──────── Testo di riferimento
Il professor Lippi, che è anche direttore del Laboratorio analisi dell’azienda ospedaliera universitaria integrata di Verona e a capo di una task force della Federazione internazionale di Chimica clinica e medicina di laboratorio (Ifcc) sulla patologia da coronavirus Sars-CoV-2, è risultato primo con 95 studi pubblicati sulla malattia.

 

Il sito web “Univr Magazine” ha commentato con lui questo prestigioso risultato e fatto il punto sugli studi su cui si sta concentrando in questo momento.

 

Su quali criteri si basa il database Scopus per indicare gli scienziati più prolifici?

Scopus è un database che raccoglie pubblicazioni scientifiche e computa indici bibliometrici riguardanti ricerca di base ed applicata. Il database comprende oggi articoli pubblicati in oltre 16000 riviste scientifiche, sottoposti a procedura di revisione tra pari (peer-review) prima della pubblicazione. È la principale banca dati utilizzata dal Ministero per la valutazione della ricerca scientifica. I criteri utilizzati da Scopus per generare le statistiche si basano sulla ricerca in ambiti (“titolo”, “abstract”, “testo”, “rivista”, “autori”, etc), utilizzando delle parole chiave specifiche. L’esito della ricerca genera una lista di pubblicazioni o autori oggettiva e scientificamente rigorosa per ogni chiave di ricerca utilizzata.

 

Al di là dei vaccini in arrivo, quali sono le terapie che attualmente funzionano contro il Covid?
Covid-19 è una patologia a decorso progressivamente ingravescente, caratterizzato dall’evoluzione in diverse fasi. Ad uno stadio pre-sintomatico post-contagio (che solitamente dura da 2 a 5 giorni), fa seguito un’estesa colonizzazione delle alte vie respiratorie (naso ed orofaringe), il coinvolgimento polmonare (la comparsa di polmonite interstiziale bilaterale rappresenta l’aspetto più paradigmatico), cui può far seguito una diffusione sistemica (caratterizzata da uno stato pro-infiammatorio diffuso), con evoluzione verso uno stato pro-trombotico accompagnato da disfunzione multiorgano nei casi più gravi. La mortalità attuale in Italia, secondo le stime aggiornate della John Hopkins University, è pari al 3.5%. Alla luce di questa complessità patogenetica, non esiste una singola cura per Covid-19. I diversi presidi che hanno dimostrato efficacia (ossigeno terapia, farmaci antivirali, anticorpi monoclonali o “plasma iperimmune”, anti-infiammatori ed anticoagulanti) sono utilizzati in relazione allo stadio clinico e alla severità della malattia. Covid-19 rappresenta in questo senso un paradigma in ambito di medicina personalizzata e di precisione.
────────────────
(Lavoro richiesto)
a) Secondo il testo sul professor Lippi, con quanti studi pubblicati sulla malattia è risultato primo?
b) Fornisci una continuazione del testo sul professor Lippi e sulle terapie contro il Covid, riprendendo subito dopo la sua ultima frase.
──────── Estratti delle righe
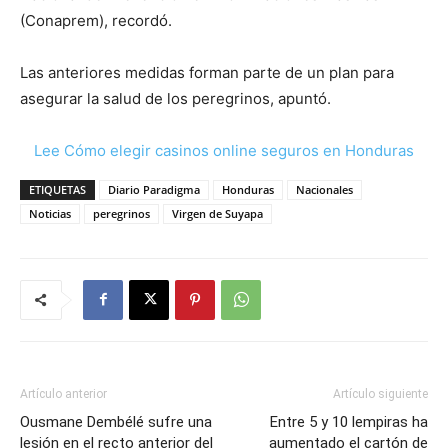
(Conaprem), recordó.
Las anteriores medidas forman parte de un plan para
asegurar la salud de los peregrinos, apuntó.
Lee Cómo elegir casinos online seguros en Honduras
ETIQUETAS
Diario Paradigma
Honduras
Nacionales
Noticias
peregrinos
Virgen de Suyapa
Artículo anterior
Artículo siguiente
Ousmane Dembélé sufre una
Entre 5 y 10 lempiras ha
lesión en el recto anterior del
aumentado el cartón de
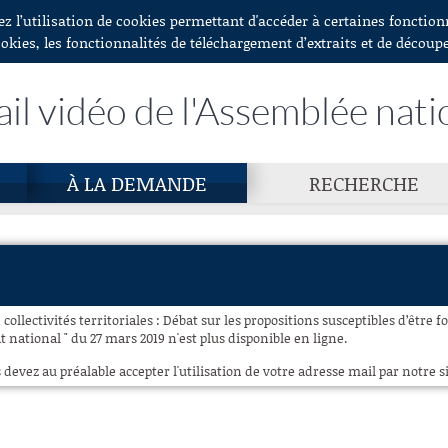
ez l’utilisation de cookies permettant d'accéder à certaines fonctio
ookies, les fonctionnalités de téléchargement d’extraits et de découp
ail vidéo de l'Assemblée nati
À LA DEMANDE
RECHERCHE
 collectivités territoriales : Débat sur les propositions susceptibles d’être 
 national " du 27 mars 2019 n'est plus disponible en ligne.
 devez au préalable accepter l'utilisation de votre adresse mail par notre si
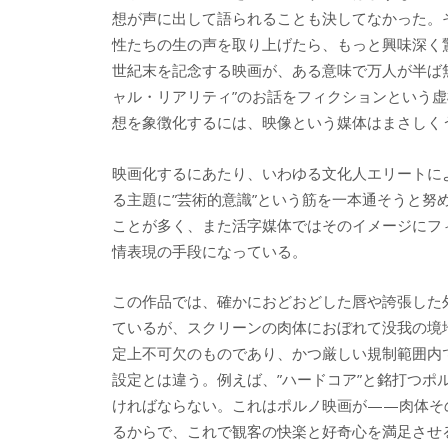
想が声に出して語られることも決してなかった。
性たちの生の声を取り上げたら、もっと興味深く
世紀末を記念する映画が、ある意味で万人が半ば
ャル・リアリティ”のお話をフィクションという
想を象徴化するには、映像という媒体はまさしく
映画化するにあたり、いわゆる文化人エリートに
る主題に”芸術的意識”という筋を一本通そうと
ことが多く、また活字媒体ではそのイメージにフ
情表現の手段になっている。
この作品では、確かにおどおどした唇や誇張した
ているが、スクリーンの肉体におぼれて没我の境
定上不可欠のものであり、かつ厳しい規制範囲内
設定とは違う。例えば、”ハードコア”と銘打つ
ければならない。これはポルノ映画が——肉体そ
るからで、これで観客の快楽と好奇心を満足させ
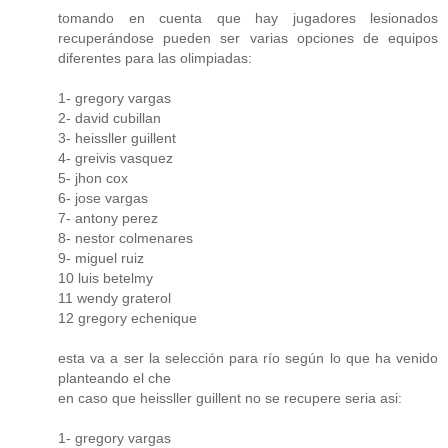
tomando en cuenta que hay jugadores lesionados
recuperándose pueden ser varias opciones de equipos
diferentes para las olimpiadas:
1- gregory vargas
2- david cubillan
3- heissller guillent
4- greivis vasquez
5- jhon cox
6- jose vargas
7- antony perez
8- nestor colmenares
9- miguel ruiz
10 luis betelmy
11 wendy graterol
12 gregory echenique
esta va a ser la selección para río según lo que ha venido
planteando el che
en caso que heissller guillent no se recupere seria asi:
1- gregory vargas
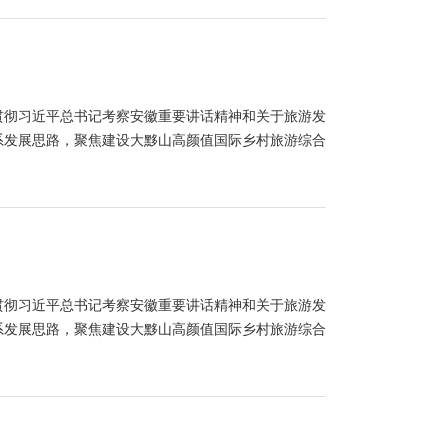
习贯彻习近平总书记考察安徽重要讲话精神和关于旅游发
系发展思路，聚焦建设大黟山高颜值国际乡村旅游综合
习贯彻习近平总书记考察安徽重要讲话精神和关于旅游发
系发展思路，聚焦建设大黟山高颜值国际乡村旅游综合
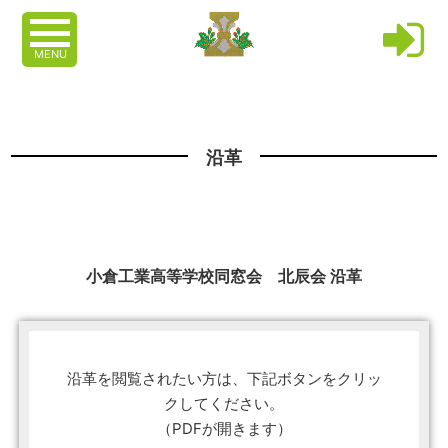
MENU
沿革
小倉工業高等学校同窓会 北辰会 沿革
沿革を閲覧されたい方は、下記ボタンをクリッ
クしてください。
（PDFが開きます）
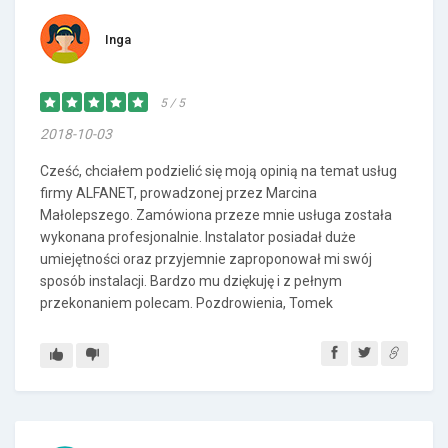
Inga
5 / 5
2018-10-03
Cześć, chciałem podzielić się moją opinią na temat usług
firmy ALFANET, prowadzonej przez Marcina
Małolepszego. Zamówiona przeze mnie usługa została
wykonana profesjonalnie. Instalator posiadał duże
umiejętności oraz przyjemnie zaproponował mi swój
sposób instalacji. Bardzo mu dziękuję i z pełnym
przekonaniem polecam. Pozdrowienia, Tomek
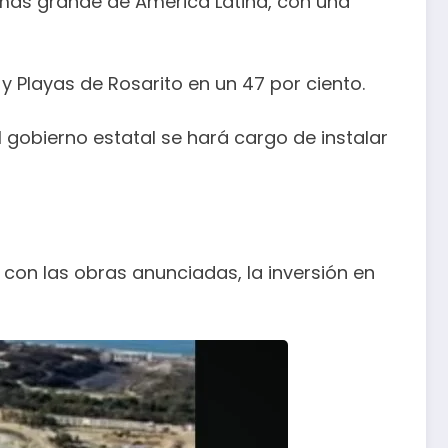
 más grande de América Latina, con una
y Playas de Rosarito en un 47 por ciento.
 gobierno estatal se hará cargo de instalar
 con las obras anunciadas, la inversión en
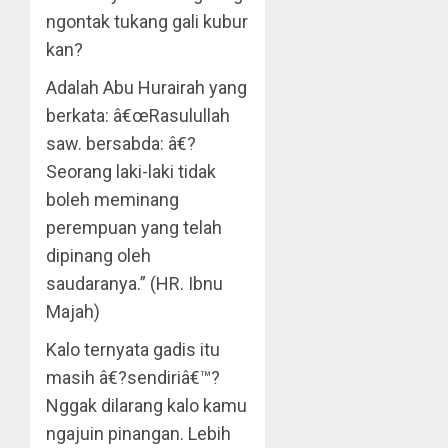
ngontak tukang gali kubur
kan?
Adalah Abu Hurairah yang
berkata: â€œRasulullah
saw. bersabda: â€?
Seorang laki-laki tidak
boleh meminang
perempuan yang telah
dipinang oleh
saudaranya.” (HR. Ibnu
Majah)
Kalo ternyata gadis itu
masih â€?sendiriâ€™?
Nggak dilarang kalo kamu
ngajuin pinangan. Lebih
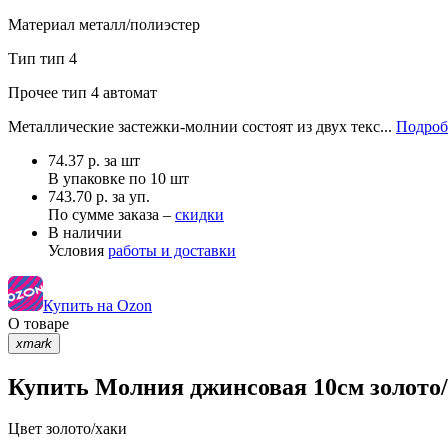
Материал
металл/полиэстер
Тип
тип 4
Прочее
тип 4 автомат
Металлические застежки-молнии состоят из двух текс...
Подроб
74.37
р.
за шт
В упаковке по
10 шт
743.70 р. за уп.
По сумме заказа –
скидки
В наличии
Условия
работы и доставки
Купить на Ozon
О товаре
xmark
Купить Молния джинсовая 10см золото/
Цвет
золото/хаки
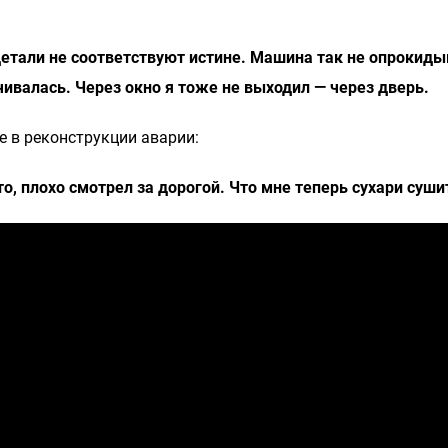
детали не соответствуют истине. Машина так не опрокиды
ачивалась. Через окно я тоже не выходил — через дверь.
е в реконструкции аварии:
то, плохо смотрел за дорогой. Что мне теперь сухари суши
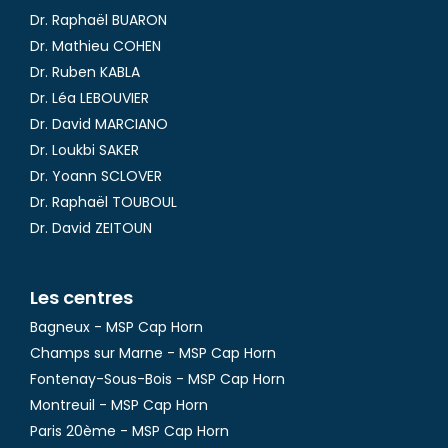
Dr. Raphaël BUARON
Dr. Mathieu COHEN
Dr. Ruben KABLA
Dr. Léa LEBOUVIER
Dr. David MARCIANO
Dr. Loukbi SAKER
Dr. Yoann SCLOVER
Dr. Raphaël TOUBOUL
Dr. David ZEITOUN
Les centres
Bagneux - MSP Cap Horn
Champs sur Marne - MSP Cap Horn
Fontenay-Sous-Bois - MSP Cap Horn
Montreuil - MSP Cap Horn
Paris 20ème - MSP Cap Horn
────────────────
──────── Estratti delle righe
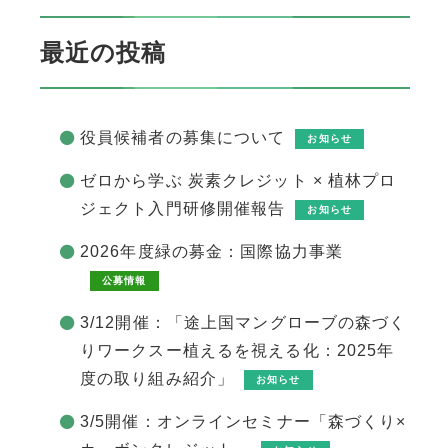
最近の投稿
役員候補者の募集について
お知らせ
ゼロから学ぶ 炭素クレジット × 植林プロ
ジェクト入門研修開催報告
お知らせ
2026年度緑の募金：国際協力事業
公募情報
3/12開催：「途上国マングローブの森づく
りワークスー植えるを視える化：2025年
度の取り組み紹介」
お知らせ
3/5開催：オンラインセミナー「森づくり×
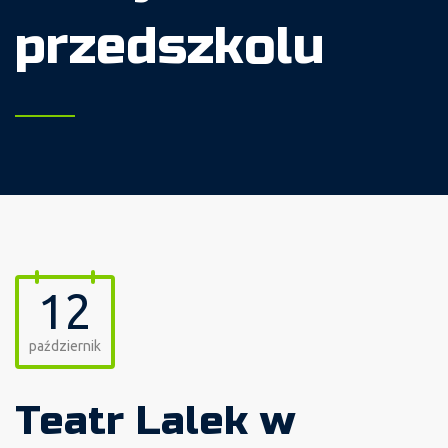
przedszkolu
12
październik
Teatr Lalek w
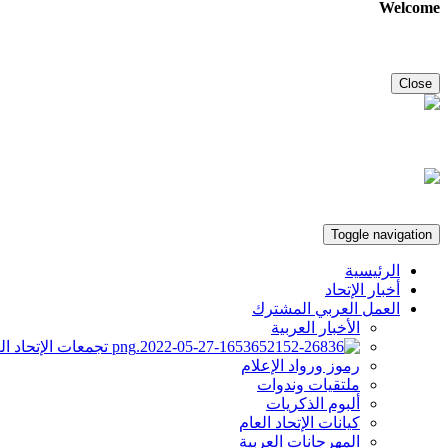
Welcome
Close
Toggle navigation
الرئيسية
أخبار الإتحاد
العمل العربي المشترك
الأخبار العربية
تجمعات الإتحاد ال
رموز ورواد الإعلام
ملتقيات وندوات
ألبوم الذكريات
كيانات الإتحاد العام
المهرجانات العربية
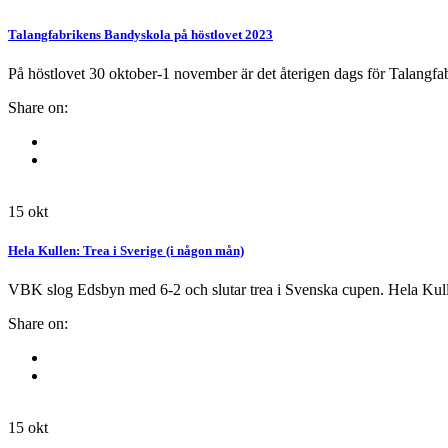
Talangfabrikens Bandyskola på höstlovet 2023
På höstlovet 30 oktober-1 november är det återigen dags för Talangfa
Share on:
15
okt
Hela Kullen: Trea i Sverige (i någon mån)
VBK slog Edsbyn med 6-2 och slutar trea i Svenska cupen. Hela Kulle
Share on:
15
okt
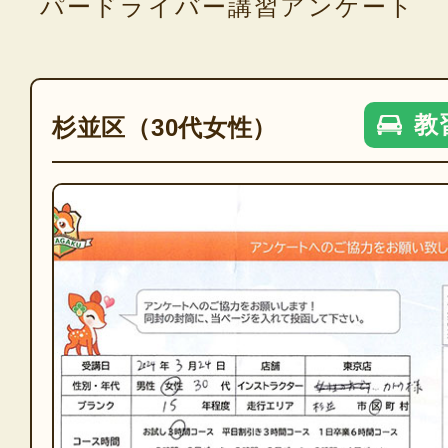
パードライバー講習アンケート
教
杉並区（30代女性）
────────────────
──────── Estratti delle righe
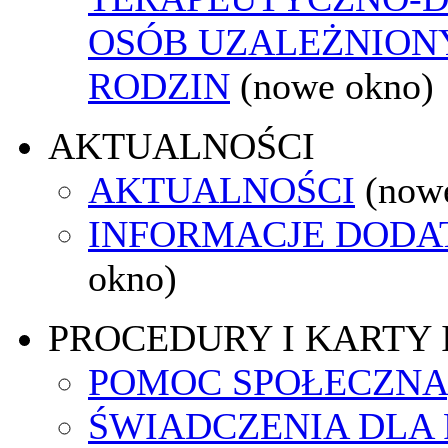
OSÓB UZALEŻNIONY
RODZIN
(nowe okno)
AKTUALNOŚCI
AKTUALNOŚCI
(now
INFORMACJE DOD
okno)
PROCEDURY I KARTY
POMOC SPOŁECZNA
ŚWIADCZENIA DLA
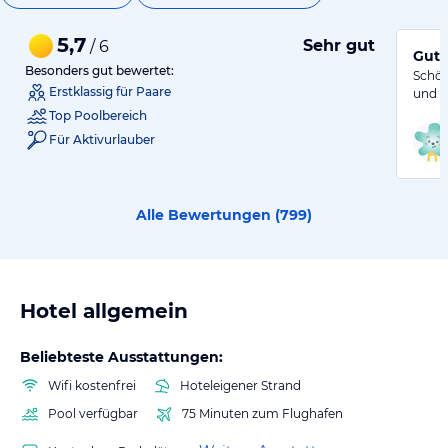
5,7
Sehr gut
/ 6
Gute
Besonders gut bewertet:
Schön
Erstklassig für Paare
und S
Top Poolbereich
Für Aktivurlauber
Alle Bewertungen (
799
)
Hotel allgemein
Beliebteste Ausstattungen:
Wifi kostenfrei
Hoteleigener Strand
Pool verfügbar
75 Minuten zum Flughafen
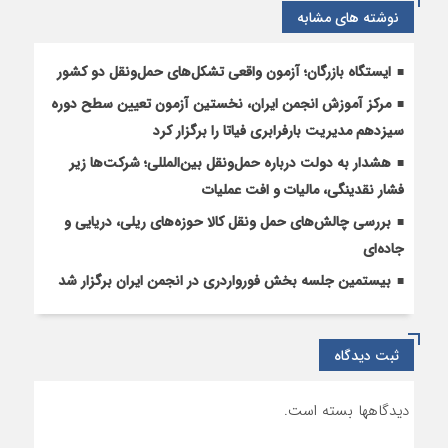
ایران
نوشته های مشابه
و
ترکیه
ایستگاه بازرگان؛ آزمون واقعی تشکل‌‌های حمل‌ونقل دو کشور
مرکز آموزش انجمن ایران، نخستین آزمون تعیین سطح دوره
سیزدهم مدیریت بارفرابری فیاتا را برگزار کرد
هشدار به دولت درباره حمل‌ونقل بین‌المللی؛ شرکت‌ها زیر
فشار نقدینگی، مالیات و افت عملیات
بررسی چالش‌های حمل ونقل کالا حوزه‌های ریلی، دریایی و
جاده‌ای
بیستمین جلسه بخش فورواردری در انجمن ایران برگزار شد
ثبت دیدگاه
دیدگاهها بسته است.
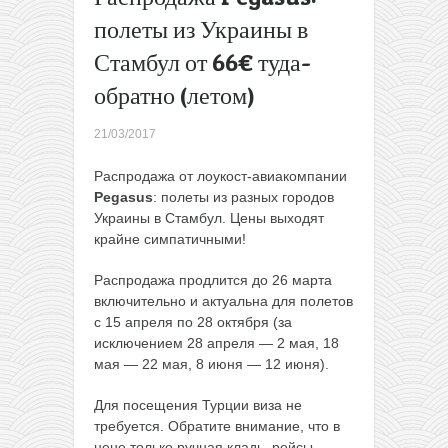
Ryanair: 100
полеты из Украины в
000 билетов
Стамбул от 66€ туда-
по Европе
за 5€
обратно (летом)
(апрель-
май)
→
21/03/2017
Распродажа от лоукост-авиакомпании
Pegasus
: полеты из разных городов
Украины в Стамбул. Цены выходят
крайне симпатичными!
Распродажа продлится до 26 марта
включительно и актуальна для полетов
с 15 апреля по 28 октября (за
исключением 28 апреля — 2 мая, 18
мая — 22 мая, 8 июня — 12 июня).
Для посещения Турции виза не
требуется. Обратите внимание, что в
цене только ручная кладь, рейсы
────────────────
(Risposte ai compiti)
a) Con 95 studi pubblicati.

b)
Su quali studi si sta concentrando in questo momento?

Una diagnosi rapida ed accurata di Covid-19 è essenziale per limitare o contenere il contagio (identificando ed isolando i positivi al virus) e per iniziare precocemente il trattamento. In quest’ottica sono state istituite due Task Force, che ho l’onore ed onere di coordinare, una nazionale (Gruppo Operativo su Covid-19 della Società italiana di Biochimica clinica e Biologia molecolare clinica; SIBioC) ed una internazionale (Task Force on Covid-19 of the International Federation of Clinical Chemistry and Laboratory Medicine; IFCC), il cui fine è sviluppare, validare, armonizzare e governare le tecniche di laboratorio utili allo screening, diagnosi, valutazione prognostica e monitoraggio terapeutico di Covid-19. Per quanto concerne invece gli studi che stiamo compiendo a Verona, abbiamo in essere un’ampia serie di collaborazioni nazionali ed internazionali, volte a caratterizzare i meccanismi biologici che definiscono la progressione della patologia e validare le nuove tecniche di laboratorio utili alla diagnosi e al monitoraggio della risposta anticorpale post-vaccinale.